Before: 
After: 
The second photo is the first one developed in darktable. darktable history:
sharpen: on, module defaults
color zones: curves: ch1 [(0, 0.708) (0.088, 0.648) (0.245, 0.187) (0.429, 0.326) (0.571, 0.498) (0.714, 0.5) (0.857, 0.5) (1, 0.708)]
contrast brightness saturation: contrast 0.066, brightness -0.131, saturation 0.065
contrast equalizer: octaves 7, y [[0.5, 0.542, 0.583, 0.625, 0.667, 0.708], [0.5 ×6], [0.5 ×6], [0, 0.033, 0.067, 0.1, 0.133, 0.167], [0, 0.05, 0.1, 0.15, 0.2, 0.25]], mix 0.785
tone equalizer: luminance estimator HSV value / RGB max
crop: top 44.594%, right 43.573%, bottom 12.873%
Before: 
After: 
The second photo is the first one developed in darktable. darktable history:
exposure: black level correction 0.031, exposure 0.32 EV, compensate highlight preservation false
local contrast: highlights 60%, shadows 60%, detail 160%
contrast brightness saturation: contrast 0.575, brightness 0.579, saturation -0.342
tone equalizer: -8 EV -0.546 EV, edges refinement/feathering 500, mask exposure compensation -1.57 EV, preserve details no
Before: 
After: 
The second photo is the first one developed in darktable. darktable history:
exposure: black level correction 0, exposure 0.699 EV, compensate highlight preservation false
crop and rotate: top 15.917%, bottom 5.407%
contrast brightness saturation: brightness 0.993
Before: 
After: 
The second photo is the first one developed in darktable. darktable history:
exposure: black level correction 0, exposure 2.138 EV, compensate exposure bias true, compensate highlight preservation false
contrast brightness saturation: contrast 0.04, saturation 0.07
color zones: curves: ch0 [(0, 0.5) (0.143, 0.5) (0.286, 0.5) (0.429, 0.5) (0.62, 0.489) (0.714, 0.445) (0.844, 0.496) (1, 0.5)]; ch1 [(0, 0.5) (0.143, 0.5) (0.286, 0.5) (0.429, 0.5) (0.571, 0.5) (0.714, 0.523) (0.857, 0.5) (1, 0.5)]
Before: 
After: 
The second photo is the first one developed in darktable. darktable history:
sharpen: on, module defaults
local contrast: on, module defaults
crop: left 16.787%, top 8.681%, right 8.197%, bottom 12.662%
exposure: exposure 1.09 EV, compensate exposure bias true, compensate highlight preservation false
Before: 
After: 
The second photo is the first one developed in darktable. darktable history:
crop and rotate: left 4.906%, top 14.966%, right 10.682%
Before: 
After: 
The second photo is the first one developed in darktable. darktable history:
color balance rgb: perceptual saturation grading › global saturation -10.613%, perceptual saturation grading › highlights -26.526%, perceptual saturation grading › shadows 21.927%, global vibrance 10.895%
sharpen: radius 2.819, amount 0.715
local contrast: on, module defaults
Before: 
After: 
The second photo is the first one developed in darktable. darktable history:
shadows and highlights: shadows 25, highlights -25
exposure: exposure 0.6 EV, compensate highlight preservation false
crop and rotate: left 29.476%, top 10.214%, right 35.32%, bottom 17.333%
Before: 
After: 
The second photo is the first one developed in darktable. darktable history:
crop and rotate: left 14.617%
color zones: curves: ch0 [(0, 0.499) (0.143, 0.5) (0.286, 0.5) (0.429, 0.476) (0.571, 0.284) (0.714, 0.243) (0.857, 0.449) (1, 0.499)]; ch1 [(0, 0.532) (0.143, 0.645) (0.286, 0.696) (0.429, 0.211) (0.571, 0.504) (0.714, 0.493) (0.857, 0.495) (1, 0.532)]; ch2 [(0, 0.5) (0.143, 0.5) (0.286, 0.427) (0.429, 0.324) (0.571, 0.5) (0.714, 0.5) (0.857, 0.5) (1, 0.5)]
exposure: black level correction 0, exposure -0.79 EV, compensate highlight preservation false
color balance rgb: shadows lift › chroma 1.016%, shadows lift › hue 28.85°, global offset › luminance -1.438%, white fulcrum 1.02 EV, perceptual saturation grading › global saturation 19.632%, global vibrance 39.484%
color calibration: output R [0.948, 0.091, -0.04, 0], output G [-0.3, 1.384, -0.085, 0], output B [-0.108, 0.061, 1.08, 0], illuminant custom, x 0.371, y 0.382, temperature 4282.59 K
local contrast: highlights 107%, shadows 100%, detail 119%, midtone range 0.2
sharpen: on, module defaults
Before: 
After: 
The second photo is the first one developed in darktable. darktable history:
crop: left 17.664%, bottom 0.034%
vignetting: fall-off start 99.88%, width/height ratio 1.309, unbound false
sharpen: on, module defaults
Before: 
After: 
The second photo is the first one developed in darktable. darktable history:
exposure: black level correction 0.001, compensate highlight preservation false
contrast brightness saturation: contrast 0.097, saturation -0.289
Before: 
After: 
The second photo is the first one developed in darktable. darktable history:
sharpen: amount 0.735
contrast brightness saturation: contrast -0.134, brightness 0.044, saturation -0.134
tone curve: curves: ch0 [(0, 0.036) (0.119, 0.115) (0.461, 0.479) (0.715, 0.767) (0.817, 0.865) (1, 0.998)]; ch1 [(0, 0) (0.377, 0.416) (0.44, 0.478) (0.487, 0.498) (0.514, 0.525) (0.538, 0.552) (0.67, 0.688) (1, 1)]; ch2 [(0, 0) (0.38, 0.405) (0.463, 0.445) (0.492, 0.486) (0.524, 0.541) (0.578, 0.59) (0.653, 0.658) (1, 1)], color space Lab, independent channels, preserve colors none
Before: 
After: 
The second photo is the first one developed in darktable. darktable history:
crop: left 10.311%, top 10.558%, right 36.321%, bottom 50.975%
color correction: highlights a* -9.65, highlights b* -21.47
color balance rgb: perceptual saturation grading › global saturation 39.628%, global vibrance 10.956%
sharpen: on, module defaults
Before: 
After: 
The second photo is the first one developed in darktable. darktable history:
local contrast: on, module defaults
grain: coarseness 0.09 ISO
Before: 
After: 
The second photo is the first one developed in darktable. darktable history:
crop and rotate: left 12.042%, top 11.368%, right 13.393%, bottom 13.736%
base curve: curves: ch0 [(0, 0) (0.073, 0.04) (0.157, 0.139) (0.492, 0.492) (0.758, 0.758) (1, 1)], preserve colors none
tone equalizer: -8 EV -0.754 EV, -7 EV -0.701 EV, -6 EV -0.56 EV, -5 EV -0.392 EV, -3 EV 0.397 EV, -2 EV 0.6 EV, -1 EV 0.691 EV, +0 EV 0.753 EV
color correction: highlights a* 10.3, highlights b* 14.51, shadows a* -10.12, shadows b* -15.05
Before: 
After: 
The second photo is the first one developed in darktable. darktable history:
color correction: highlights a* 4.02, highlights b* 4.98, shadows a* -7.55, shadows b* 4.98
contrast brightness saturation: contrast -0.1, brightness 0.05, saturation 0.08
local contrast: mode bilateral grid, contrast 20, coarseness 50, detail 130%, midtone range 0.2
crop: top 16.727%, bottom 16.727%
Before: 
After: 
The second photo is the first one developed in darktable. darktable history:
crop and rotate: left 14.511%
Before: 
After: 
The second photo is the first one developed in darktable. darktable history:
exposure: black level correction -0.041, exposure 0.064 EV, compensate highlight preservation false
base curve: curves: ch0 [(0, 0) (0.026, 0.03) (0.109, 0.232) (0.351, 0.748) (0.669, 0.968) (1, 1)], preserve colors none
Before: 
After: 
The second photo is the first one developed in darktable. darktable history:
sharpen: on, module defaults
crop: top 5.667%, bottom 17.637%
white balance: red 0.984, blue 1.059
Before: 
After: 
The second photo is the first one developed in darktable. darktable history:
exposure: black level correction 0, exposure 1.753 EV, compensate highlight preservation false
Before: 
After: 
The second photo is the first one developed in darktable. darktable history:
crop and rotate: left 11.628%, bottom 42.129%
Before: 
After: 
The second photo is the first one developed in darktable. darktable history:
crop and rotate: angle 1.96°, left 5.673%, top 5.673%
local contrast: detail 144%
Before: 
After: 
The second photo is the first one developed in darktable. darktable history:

---

__What is needed__. Copy the listing verbatim from its first line up to and including the line with "crop: top 44.594%, right".

__Task output__.
Before: 
After: 
The second photo is the first one developed in darktable. darktable history:
sharpen: on, module defaults
color zones: curves: ch1 [(0, 0.708) (0.088, 0.648) (0.245, 0.187) (0.429, 0.326) (0.571, 0.498) (0.714, 0.5) (0.857, 0.5) (1, 0.708)]
contrast brightness saturation: contrast 0.066, brightness -0.131, saturation 0.065
contrast equalizer: octaves 7, y [[0.5, 0.542, 0.583, 0.625, 0.667, 0.708], [0.5 ×6], [0.5 ×6], [0, 0.033, 0.067, 0.1, 0.133, 0.167], [0, 0.05, 0.1, 0.15, 0.2, 0.25]], mix 0.785
tone equalizer: luminance estimator HSV value / RGB max
crop: top 44.594%, right 43.573%, bottom 12.873%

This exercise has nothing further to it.